▸ **Ejercicio**
Reescribe como lista numerada las líneas de las entradas de abajo, empezando por la primera y terminando en la que contiene "английского, например), этот", ambas incluidas. Deja fuera las líneas en blanco.

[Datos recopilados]
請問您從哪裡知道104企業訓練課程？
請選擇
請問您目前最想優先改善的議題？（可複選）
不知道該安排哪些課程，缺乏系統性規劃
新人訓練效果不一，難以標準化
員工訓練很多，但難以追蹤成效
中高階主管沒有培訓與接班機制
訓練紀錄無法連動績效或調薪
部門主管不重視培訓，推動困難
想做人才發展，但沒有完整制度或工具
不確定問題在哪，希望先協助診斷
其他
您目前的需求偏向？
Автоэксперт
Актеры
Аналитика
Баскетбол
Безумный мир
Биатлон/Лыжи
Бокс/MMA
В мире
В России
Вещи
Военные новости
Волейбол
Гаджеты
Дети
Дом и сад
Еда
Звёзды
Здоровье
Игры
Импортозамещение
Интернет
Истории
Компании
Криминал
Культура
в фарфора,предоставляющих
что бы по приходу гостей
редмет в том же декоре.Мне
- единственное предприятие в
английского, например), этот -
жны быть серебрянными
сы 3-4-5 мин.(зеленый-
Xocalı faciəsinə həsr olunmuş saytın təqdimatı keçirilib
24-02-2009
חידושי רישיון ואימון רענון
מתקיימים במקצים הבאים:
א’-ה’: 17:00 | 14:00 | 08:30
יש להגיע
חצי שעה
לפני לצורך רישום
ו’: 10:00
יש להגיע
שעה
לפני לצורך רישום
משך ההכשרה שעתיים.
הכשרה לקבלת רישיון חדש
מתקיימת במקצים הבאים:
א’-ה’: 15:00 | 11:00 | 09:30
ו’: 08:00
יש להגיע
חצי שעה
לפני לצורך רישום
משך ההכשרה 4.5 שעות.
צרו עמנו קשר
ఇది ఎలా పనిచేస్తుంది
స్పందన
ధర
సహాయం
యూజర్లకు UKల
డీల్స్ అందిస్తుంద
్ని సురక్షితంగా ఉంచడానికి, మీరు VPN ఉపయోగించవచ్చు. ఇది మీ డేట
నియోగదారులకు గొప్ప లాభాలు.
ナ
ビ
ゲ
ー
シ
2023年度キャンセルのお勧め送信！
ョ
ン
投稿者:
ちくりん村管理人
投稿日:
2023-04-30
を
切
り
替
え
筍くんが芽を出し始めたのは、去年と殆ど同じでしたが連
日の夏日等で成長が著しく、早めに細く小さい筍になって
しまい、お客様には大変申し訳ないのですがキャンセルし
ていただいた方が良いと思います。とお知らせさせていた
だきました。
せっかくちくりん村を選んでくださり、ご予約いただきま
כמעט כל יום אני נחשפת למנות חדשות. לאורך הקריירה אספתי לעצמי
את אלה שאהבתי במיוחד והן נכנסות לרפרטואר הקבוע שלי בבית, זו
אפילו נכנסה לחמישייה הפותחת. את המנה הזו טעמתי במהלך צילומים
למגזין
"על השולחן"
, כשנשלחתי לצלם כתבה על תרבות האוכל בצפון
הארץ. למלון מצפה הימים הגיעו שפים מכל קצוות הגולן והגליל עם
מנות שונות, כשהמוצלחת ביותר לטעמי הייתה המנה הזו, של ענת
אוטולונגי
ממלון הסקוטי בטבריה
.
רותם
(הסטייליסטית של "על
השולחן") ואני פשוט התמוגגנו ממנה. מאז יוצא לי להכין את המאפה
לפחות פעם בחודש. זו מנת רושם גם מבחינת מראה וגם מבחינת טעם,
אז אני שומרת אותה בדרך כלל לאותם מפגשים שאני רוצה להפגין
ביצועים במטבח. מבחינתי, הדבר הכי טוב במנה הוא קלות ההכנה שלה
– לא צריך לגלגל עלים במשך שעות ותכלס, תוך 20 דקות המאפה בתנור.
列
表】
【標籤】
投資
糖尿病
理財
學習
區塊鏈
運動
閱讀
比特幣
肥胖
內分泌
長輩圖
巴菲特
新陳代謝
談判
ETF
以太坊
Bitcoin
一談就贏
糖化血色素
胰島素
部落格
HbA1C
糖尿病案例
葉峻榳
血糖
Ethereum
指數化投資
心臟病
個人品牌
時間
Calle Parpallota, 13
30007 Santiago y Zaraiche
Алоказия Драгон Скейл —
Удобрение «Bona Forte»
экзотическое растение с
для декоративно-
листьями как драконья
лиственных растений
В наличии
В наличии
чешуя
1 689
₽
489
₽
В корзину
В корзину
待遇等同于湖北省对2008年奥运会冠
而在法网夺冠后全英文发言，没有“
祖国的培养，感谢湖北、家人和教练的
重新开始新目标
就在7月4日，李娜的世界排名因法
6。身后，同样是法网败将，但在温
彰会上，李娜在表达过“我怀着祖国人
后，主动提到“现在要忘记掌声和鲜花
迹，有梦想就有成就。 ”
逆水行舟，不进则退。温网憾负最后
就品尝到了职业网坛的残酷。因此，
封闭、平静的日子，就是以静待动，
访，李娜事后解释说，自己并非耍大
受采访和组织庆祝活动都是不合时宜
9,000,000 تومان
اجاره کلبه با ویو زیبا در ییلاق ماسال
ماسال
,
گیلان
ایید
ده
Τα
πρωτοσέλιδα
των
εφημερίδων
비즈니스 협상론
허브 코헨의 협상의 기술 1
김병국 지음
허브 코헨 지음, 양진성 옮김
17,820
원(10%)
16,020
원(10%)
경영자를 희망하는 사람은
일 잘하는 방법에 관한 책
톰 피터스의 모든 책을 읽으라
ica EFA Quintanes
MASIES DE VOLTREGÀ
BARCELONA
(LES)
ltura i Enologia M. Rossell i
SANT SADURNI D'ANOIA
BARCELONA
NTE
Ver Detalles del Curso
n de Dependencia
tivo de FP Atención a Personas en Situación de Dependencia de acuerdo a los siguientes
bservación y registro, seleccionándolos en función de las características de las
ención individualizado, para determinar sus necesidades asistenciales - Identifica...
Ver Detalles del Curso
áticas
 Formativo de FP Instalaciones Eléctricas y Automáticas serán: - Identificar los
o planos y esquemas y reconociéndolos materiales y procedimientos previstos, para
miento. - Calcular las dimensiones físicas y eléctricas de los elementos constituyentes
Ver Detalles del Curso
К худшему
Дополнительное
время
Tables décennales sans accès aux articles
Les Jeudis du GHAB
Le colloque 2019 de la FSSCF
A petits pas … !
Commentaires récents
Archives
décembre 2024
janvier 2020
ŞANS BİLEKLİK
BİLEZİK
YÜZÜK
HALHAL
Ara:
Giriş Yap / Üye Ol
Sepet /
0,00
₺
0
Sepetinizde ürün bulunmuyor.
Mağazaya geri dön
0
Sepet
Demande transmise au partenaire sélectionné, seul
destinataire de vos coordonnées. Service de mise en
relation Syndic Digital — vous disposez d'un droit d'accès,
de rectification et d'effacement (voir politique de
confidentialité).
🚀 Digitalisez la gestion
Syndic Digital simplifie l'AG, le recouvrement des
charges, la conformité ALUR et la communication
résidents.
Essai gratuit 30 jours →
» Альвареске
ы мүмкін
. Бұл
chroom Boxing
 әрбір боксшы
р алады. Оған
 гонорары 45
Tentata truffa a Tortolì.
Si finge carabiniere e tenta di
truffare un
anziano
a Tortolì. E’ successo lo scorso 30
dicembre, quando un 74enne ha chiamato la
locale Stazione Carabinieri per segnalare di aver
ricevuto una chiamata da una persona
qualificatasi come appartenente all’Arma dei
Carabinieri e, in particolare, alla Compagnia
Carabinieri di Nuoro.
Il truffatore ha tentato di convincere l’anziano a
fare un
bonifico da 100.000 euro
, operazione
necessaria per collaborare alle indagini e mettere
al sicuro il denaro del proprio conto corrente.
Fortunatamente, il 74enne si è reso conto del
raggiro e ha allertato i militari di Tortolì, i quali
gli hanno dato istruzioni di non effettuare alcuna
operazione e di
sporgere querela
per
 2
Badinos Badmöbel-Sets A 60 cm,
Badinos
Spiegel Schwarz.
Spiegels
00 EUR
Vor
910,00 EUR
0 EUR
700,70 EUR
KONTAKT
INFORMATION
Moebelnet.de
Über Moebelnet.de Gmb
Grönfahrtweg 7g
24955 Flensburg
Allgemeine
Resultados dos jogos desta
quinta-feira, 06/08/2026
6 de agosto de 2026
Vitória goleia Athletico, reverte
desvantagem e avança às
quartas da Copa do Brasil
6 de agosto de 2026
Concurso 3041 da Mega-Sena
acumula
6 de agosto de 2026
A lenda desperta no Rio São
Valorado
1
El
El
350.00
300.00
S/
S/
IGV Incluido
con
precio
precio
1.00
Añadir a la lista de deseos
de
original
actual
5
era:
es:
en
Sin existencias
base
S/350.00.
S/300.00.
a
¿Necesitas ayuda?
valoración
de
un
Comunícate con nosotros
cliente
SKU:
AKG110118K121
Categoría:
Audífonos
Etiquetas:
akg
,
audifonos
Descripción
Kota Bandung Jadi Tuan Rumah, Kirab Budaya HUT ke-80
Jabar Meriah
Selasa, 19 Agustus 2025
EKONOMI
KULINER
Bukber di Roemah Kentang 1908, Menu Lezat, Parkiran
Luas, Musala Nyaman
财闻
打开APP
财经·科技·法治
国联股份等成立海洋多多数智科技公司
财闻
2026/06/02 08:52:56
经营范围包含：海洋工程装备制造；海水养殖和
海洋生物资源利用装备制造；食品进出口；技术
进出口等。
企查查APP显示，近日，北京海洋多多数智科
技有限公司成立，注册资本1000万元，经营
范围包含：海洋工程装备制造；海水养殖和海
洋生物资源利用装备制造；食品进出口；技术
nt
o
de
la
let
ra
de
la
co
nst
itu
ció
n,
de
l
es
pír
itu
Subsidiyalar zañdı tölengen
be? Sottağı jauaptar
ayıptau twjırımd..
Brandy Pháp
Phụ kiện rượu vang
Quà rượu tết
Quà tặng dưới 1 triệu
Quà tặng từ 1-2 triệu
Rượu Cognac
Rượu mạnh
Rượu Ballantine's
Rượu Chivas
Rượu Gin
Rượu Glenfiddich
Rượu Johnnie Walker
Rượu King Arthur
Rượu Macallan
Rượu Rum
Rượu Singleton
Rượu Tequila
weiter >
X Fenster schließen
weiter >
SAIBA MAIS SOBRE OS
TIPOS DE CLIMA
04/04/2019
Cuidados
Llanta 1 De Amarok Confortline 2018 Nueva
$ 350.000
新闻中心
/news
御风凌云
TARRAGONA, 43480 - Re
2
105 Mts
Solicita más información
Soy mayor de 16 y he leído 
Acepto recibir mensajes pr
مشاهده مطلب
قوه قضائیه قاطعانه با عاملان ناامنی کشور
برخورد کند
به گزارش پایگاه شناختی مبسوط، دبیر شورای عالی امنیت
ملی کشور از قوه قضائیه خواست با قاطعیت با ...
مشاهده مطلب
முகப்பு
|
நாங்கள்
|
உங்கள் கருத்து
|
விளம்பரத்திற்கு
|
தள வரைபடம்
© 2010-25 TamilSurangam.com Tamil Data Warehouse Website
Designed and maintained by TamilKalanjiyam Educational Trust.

▸ **Solución del problema**
1. 請問您從哪裡知道104企業訓練課程？
2. 請選擇
3. 請問您目前最想優先改善的議題？（可複選）
4. 不知道該安排哪些課程，缺乏系統性規劃
5. 新人訓練效果不一，難以標準化
6. 員工訓練很多，但難以追蹤成效
7. 中高階主管沒有培訓與接班機制
8. 訓練紀錄無法連動績效或調薪
9. 部門主管不重視培訓，推動困難
10. 想做人才發展，但沒有完整制度或工具
11. 不確定問題在哪，希望先協助診斷
12. 其他
13. 您目前的需求偏向？
14. Автоэксперт
15. Актеры
16. Аналитика
17. Баскетбол
18. Безумный мир
19. Биатлон/Лыжи
20. Бокс/MMA
21. В мире
22. В России
23. Вещи
24. Военные новости
25. Волейбол
26. Гаджеты
27. Дети
28. Дом и сад
29. Еда
30. Звёзды
31. Здоровье
32. Игры
33. Импортозамещение
34. Интернет
35. Истории
36. Компании
37. Криминал
38. Культура
39. в фарфора,предоставляющих
40. что бы по приходу гостей
41. редмет в том же декоре.Мне
42. - единственное предприятие в
43. английского, например), этот -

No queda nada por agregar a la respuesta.